Five Below Inc. (NASDAQ:FIVE) traded higher in Wednesday’s after-hours session after the discount retailer posted a standout set of third-quarter results, fueled by strong comparable sales and continued expansion of its store footprint.
The company reported adjusted earnings of $0.68 per share for the quarter ended November 1, 2025 — blowing past analyst expectations of $0.23. Revenue jumped 23.1% year-over-year to $1.038 billion, comfortably above the $972.43 million consensus. Same-store sales surged 14.3% from a year earlier.
“We are thrilled to report third quarter results that surpassed our expectations, marking our second consecutive quarter of over $1 billion in sales and robust double-digit same-store sales growth,” said Winnie Park, CEO of Five Below. “This outstanding performance reflects our Crew’s great execution of our customer-centric strategy.”

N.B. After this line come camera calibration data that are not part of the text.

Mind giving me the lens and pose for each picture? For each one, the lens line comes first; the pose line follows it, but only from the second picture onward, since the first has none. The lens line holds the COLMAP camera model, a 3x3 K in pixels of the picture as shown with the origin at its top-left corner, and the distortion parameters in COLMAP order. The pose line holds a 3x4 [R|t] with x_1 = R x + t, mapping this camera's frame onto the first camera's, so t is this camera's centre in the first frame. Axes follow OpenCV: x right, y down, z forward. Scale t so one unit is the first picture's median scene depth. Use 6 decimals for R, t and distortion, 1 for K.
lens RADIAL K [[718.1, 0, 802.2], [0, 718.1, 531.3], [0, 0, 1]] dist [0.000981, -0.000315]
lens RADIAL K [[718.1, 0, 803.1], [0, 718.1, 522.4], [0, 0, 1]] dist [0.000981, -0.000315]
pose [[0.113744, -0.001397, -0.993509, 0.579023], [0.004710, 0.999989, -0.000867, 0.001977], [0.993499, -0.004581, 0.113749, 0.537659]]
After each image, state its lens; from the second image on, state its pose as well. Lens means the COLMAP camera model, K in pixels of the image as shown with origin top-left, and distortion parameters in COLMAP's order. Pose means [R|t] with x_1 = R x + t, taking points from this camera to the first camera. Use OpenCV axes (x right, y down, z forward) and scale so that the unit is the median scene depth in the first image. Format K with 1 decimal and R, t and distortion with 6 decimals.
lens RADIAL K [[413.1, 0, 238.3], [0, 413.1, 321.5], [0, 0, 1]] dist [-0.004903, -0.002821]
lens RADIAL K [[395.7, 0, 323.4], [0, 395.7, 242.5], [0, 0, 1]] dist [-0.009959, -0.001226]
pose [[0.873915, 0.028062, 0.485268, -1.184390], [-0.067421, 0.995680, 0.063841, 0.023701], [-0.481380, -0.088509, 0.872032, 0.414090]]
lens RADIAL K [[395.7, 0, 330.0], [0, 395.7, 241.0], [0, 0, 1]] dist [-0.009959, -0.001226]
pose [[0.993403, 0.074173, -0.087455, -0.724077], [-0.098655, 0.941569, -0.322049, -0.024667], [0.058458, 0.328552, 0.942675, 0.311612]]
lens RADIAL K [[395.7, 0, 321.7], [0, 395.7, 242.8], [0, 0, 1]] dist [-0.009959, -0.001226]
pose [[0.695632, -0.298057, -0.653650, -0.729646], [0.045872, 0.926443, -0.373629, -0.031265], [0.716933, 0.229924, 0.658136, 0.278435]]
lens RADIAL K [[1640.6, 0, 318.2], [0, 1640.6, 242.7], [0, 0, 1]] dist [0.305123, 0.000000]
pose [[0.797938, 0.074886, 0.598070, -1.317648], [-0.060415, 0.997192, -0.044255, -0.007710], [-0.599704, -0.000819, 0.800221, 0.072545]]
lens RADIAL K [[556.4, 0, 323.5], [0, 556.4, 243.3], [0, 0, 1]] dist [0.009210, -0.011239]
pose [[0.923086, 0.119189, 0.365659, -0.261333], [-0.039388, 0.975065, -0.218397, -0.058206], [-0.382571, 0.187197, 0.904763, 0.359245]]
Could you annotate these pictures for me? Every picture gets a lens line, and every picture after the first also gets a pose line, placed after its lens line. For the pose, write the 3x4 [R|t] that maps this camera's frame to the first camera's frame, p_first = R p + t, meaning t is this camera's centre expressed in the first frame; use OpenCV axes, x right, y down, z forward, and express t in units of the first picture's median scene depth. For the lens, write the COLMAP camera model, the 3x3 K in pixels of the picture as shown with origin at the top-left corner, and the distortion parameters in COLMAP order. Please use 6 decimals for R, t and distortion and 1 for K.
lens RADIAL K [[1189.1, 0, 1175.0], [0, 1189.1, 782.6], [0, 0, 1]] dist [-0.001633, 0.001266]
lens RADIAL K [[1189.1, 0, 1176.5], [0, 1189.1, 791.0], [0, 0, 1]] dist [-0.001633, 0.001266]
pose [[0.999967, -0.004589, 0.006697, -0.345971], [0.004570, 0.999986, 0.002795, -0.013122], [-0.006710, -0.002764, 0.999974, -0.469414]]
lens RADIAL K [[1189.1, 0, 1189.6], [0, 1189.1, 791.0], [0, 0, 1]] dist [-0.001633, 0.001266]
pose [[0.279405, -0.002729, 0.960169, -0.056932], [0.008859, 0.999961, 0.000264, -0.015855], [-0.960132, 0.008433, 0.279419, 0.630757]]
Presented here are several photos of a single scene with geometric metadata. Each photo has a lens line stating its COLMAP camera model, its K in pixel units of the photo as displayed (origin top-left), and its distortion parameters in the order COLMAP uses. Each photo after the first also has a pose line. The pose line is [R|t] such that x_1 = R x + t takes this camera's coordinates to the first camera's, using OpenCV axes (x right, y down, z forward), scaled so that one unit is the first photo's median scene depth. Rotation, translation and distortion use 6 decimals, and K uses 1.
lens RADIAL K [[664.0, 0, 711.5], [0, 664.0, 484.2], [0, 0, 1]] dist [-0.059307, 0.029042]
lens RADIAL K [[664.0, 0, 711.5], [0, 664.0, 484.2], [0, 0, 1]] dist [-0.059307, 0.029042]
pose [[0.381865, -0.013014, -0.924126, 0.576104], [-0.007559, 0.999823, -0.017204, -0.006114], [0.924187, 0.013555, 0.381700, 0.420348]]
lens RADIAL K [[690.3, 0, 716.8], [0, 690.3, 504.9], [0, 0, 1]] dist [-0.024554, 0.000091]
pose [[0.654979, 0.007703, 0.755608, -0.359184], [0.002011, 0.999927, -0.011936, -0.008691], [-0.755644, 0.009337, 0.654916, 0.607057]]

Five Below added 49 net new stores during the period, bringing its total to 1,907 locations across 44 states — a 9% increase from last year.
The retailer also raised its full-year outlook, now projecting fiscal 2025 revenue between $4.62 billion and $4.65 billion, with adjusted EPS expected to land between $5.71 and $5.89.
For the fourth quarter, Five Below anticipates revenue of $1.58–$1.61 billion — ahead of the $1.55 billion consensus — and adjusted EPS of $3.36–$3.54, also topping expectations of $3.28.
Operating income for the quarter reached $43.3 million, a notable improvement from the $0.6 million operating loss recorded a year earlier. The effective tax rate rose to 25.7%, up from 23.4% in the prior period.
Jefferies analyst Randal Konik reacted positively to the report, noting that “Q3 highlights FIVE’s nimble, scalable model fueling strong growth.”
“With disciplined ops and trend-driven assortments, momentum is strong. We see more upside as the team executes and demand stays robust,” he added, raising his price target to $215 from $185.
Five Below enters the holiday season with considerable momentum, and management expressed confidence that its value-focused assortment positions the retailer well to capture heightened seasonal demand.